Joash Woodrow at Liverpool University

joash-woodrow-collage.jpg‘Works on Paper’ by Joash Woodrow (1927 – 2006) at University of Liverpool Art Gallery, Abercromby Sq. January 12 – April 20 2007

An interesting story and interesting work. Joash refused to exhibit, a lot of his work is on scraps of paper, wallpaper or painted directly onto the pages of the Victorian Magazines of Art which I thought quite an amusing idea. Several works are very sketchy but drawn or painted with gusto, plenty of thick black lines.
I particularly like the collages made from various materials including music scores, cardboard and brown paper.

Until a fire at his home in 1999, Woodrow’s art was only known to his close family, yet the body of work saved from the fire included around 3,000 drawings, watercolours, collages and prints spanning over 50 years of the artist’s life. On display are some of Woodrow’s earliest images; intimate sketches of family life in 1940s Leeds, often on scraps of paper, due to the scarcity of supplies.

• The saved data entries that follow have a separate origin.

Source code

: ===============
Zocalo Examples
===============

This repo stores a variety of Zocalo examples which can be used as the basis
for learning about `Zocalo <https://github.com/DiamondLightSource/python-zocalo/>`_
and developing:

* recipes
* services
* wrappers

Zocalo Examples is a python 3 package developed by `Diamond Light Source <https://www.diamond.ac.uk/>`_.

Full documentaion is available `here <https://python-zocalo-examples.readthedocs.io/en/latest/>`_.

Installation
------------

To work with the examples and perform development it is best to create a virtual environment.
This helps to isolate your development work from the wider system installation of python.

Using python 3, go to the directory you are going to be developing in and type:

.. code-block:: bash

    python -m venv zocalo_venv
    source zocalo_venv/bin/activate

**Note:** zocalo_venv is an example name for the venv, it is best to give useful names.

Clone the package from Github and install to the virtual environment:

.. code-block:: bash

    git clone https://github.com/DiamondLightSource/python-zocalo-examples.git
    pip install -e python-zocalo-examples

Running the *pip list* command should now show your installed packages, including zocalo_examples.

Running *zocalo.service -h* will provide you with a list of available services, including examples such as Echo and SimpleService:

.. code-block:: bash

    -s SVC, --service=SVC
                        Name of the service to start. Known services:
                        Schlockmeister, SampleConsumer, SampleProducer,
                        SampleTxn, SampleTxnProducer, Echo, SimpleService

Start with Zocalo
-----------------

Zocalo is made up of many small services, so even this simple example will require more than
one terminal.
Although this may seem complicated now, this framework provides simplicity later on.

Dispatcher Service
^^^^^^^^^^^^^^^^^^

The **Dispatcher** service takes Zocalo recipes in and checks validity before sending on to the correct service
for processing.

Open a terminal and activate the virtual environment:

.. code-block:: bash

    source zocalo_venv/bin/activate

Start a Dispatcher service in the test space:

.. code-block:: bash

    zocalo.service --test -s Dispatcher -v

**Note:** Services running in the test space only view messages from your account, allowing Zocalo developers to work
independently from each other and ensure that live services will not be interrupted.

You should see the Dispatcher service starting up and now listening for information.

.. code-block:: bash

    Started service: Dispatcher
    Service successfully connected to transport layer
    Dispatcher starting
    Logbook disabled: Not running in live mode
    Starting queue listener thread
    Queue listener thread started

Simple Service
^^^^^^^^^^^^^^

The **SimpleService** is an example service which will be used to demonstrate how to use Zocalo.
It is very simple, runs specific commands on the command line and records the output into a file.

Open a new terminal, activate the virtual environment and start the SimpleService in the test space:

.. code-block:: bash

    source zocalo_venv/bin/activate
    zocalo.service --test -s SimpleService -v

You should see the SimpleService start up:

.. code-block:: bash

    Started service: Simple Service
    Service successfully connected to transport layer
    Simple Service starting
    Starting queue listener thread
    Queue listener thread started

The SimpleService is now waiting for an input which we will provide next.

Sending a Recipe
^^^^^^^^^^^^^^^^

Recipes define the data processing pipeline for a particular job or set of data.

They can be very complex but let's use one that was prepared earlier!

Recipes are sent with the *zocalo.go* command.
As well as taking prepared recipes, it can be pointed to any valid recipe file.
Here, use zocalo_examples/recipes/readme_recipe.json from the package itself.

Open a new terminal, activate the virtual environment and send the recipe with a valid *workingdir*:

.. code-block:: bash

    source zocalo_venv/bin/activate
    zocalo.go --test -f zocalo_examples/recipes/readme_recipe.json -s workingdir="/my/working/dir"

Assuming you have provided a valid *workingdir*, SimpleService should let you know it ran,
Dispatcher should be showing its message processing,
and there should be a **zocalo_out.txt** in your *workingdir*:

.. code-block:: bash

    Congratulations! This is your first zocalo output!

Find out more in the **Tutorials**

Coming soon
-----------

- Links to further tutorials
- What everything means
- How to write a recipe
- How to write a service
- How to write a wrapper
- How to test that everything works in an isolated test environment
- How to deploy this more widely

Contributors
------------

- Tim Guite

Woodrow studied art at Leeds School of Art and the RCA, where contemporaries included Frank Auerbach and Peter Blake. London made his pictures bolder and more experimental, but he suffered a breakdown and returned to his family home in Leeds in 1956.

After the deaths of his mother and brother Woodrow’s work took over the entire house. Pictures were stacked together as soon as they were finished, sometimes even before the paint was dry. As well as the more traditional surface of paper, he used whatever was available, from advertising boards to the pages of a Victorian art journal.

Despite his withdrawal from London, art remained the focus of Woodrow’s life. Unconstrained by others’ expectations his work became more adventurous. He experimented with collage and synthesised the styles of other artists including Cézanne and Picasso. His greatest inspiration was the city around him: his vigorous watercolours and drawings reflect Leeds’ growing optimism towards the end of the 20th century.